▸ **Extracted data entries**

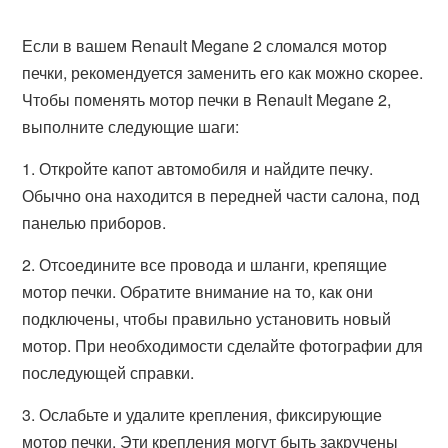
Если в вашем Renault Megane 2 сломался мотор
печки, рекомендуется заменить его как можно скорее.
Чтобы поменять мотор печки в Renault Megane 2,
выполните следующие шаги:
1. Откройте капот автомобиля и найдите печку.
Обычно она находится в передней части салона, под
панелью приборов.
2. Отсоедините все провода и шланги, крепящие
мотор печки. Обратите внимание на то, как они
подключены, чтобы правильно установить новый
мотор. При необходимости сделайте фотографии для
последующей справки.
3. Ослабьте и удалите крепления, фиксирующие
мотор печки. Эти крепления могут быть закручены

---

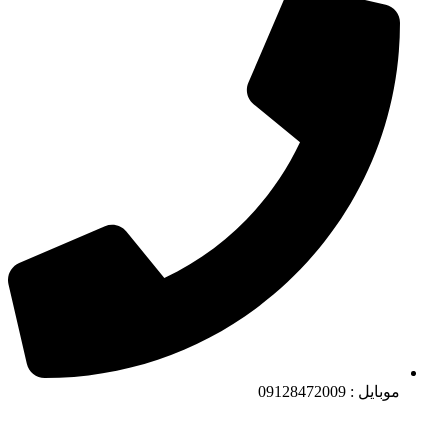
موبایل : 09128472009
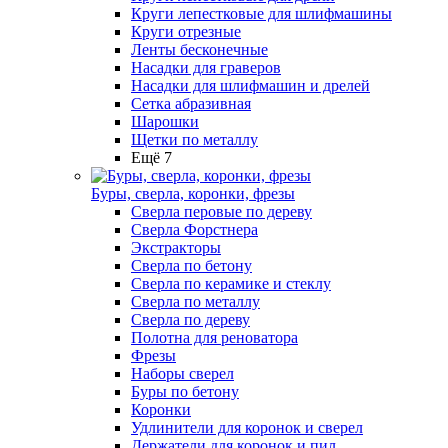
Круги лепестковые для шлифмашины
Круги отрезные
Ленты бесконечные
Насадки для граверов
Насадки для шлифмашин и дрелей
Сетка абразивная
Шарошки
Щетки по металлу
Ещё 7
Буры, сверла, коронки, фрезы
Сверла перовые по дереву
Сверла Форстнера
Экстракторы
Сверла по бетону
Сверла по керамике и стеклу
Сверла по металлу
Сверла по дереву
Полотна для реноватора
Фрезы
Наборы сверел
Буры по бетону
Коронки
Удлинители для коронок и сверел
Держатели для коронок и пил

▸ **What needs to be done**
Copy the lines from the line with "موبایل : 09128472009" to the line with "Держатели для коронок и пил", including both of those lines. Leave the pictures out of your answer.

▸ **Answer box**
موبایل : 09128472009
Круги лепестковые для шлифмашины
Круги отрезные
Ленты бесконечные
Насадки для граверов
Насадки для шлифмашин и дрелей
Сетка абразивная
Шарошки
Щетки по металлу
Ещё 7
Буры, сверла, коронки, фрезы
Сверла перовые по дереву
Сверла Форстнера
Экстракторы
Сверла по бетону
Сверла по керамике и стеклу
Сверла по металлу
Сверла по дереву
Полотна для реноватора
Фрезы
Наборы сверел
Буры по бетону
Коронки
Удлинители для коронок и сверел
Держатели для коронок и пил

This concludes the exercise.